--- Text excerpt ---
BEGIN
Just a suggestion for a new feature (or two depending on how you count):
If there is a means for creating a ritard/accelerando in the timeline in Podium (other than entering a new tempo in every beat), I don’t know what it is, but a separate tempo control grid could allow you to do that and to control the tempo in a more user friendly way.
Many professionals I know make a tempo track as their first item of business. If there were a simple tool where you could map out what you’d like (or change it mid-project), it would be simpler than the current method of clicking on the time track at the top for a lot of people.
For instance:
Measure—-Beat—-Time Signature
It would be especially easy to set up this way, but if the grid reflected the track throughout, you could change things either from this sort of setup or from the current timeline methodology.
Thoughts?
P.S. Sorry for the dashes, but the board just deletes spaces. 🙂
Sorry to resurrect this item, but I think an easier way to do this is how energyXT does it; which is to say, you can map an envelope (automation) track to the tempo! So you can just automate the tempo!!
Frits, I don’t suppose this would be fairly easy to integrate, and would you have any interest in such a feature being included?
I would’ve started a new thread, but perhaps my suggestion is of a similar nature to the original thread starter’s?
I searched for “tempo” in the future Podium thread at top, but it was not there.
END
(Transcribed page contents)
BEGIN
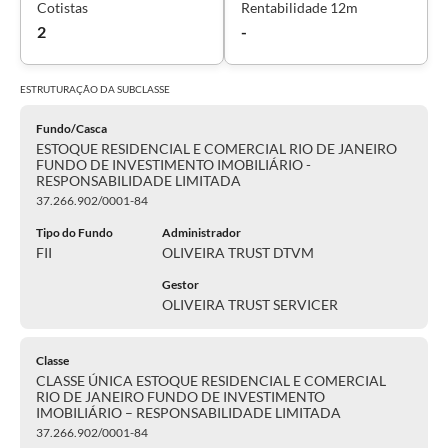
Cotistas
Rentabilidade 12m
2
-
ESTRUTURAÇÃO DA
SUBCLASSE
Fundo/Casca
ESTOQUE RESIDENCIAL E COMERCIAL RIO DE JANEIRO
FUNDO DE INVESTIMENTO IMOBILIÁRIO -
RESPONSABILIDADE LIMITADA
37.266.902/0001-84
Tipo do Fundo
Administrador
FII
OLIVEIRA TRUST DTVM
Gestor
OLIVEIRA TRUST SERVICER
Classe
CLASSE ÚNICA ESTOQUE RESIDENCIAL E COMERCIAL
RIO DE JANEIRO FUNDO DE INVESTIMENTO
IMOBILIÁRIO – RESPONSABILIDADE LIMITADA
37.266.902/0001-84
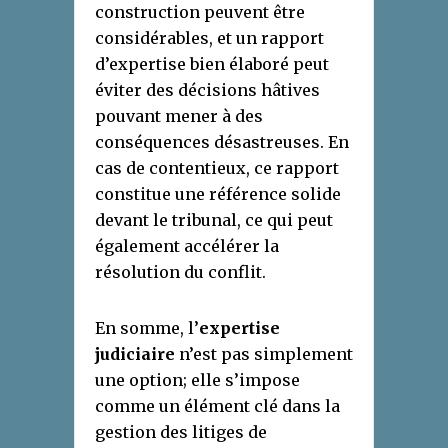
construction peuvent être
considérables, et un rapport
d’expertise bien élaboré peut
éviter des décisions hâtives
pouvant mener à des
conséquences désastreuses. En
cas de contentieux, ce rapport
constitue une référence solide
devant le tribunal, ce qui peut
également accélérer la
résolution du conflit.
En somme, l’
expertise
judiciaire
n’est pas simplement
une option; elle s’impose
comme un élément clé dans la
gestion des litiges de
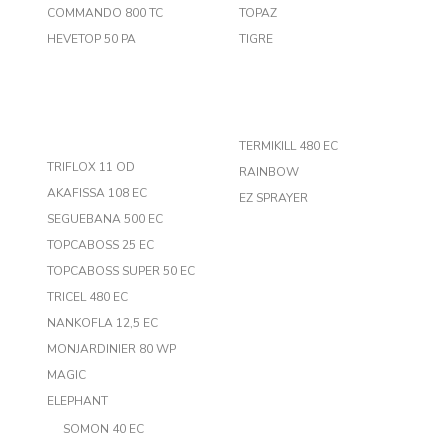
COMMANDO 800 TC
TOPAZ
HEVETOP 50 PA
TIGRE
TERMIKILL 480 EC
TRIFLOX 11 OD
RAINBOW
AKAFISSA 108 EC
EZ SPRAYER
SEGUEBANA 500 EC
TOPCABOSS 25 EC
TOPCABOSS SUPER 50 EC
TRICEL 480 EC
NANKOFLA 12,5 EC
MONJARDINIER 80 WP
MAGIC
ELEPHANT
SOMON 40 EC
END
Please repeat everything from "Frits, I don’t" down to "was not there." in the tempo-feature thread above, word for word.

Frits, I don’t suppose this would be fairly easy to integrate, and would you have any interest in such a feature being included?
I would’ve started a new thread, but perhaps my suggestion is of a similar nature to the original thread starter’s?
I searched for “tempo” in the future Podium thread at top, but it was not there.